The pit bug has a lot of discussion around it but I've not heard anyone factor in the accelerated time and the possibility of an algorithm either starting wrong, or going wrong.
If each minute is simulating 1 hour the math just wouldn't work for gameplay, so a multiplayer is at work that has the timing of the environment at 1 minute, but the actual wearing down of fuel and tires would need to use different math, perhaps 50%.
Then you need to consider that PD do most algorithms systemically, then those systems also need to scale evenly... And this might be were the problem is.
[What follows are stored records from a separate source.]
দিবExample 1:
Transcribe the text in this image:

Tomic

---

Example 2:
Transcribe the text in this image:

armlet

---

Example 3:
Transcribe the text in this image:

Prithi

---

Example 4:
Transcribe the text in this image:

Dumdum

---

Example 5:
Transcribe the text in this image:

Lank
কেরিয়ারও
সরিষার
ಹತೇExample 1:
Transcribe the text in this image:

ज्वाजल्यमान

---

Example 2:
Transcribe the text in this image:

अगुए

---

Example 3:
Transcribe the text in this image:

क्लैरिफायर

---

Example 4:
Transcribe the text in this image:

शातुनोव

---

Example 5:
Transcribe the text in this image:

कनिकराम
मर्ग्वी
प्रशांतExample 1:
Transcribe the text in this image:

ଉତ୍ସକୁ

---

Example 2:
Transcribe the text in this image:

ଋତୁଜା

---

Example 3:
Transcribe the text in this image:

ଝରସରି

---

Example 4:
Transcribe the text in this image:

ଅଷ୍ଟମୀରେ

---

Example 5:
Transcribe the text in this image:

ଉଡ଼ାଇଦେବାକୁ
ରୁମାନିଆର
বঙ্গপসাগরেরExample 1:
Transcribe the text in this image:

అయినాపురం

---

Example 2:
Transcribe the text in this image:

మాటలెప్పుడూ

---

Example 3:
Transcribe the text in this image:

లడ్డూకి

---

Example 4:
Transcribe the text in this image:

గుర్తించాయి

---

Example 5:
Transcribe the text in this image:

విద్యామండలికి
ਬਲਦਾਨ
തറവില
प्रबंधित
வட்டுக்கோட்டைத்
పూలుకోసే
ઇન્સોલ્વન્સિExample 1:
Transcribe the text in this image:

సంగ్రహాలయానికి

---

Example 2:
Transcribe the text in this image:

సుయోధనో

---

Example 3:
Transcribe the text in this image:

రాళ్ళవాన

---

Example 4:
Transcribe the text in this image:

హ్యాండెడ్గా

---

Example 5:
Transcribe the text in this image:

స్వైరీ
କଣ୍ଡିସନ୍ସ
The systems aren't working 1 to 1 until after a pitstop, when they should remain 1 to 2 (world sim is 1 accelerated, tires and fuel 2 at 50% slower)... One indication would/could be the constant tire squeal... So in essence this is the sound of tires being forced to degrade at 50% higher rates and that AI sometimes pits two laps in a row, so possibly another system governing them that's different than the player... Even if their tires and fuel loads don't need a pit... Something else in the system is forcing them to pit for a reason that isn't obvious...
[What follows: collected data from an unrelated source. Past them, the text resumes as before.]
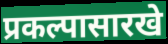
प्रकल्पासारखे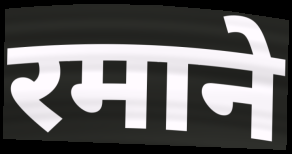
रमाने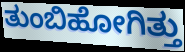
ತುಂಬಿಹೋಗಿತ್ತು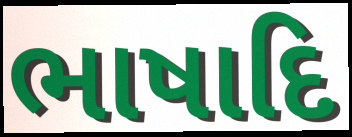
ભાષાદિ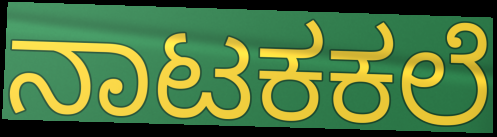
ನಾಟಕಕಲೆ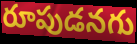
రూపుడనగుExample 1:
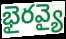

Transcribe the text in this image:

భైరవ్యై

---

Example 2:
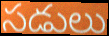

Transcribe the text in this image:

సడులు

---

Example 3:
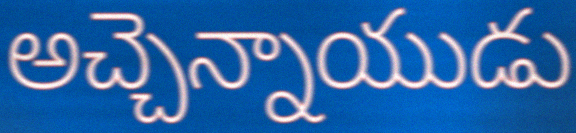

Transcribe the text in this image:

అచ్చెన్నాయుడు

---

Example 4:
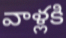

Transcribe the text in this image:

వాళ్లకి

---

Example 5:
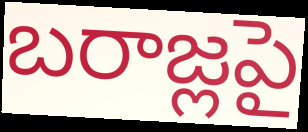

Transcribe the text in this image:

బరాజ్లపై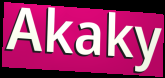
Akaky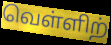
வெள்ளிற்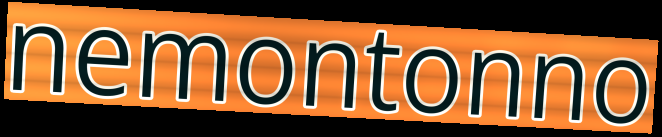
nemontonnoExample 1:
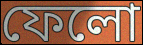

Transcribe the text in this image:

ফেলো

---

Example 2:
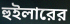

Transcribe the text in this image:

হুইলারের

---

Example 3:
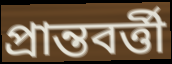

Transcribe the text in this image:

প্রান্তবর্ত্তী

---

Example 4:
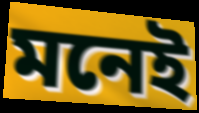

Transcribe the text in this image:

মনেই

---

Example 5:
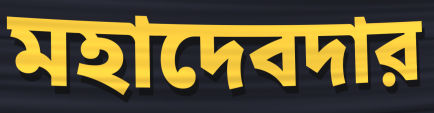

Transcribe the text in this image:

মহাদেবদারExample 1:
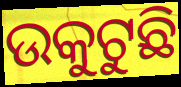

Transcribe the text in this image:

ଉକୁଟୁଛି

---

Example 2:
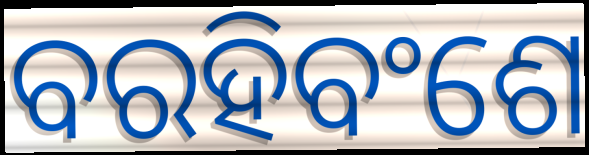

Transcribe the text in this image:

ବରହିବଂଶେ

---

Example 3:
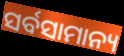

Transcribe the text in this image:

ସର୍ବସାମାନ୍ୟ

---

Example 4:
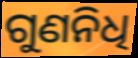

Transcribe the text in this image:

ଗୁଣନିଧି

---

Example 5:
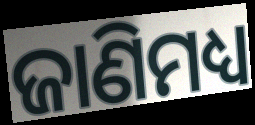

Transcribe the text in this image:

ଜାଣିମଧ୍ୟ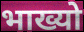
भाख्योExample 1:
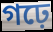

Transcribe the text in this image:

গঢ়ে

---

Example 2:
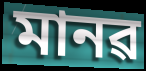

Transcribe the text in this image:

মানৱ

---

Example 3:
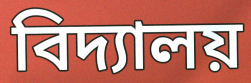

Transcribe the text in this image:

বিদ্যালয়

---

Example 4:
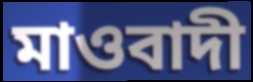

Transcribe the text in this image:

মাওবাদী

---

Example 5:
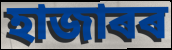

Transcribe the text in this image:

হাজাৰৰ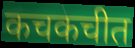
कचकचीत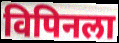
विपिनला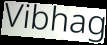
Vibhag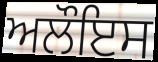
ਅਲੌਇਸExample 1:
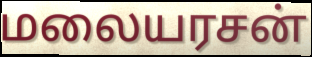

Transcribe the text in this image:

மலையரசன்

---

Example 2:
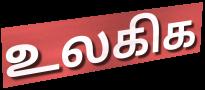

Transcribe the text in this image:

உலகிக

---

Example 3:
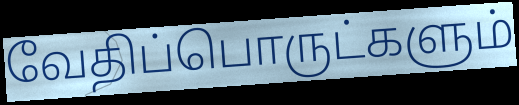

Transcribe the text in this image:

வேதிப்பொருட்களும்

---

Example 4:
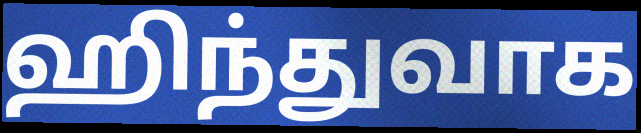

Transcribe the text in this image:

ஹிந்துவாக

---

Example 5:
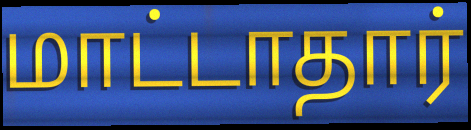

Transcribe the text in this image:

மாட்டாதார்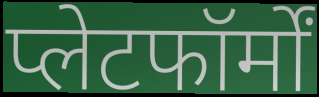
प्लेटफॉर्मों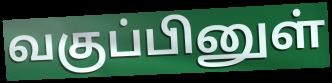
வகுப்பினுள்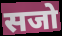
सजो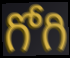
గోగి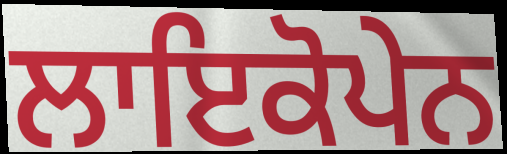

A pitstop might be the the math calibrating, and if so the beginning of the race is the real core issue, and the pitstop is over correcting...
I think the core issue could be more to do with accelerating an endurance race and the knockdown effect that happens at the first pit recalculating some values... And PD might have tried to balance the system at the pitstop (point of adjustment) instead of at the beginning... Either way its likely much more complicated than we assume and fixing the pit stop might be more of a hack to a symptom than solving the systemic issue at the core.
But it could even be worse, if the adjustments in the system that happen after a pitstop are just wrong, then even races set for full duration could be effected too. Hence, why we have no real endurance races...
The solution to this problem might be decoupling the tires and fuel wear from the world simulation and separate the values... It just makes sense as the math would never work. It's quite possible an engineer was asked to make the whole thing a seamless system and it's just not achievable.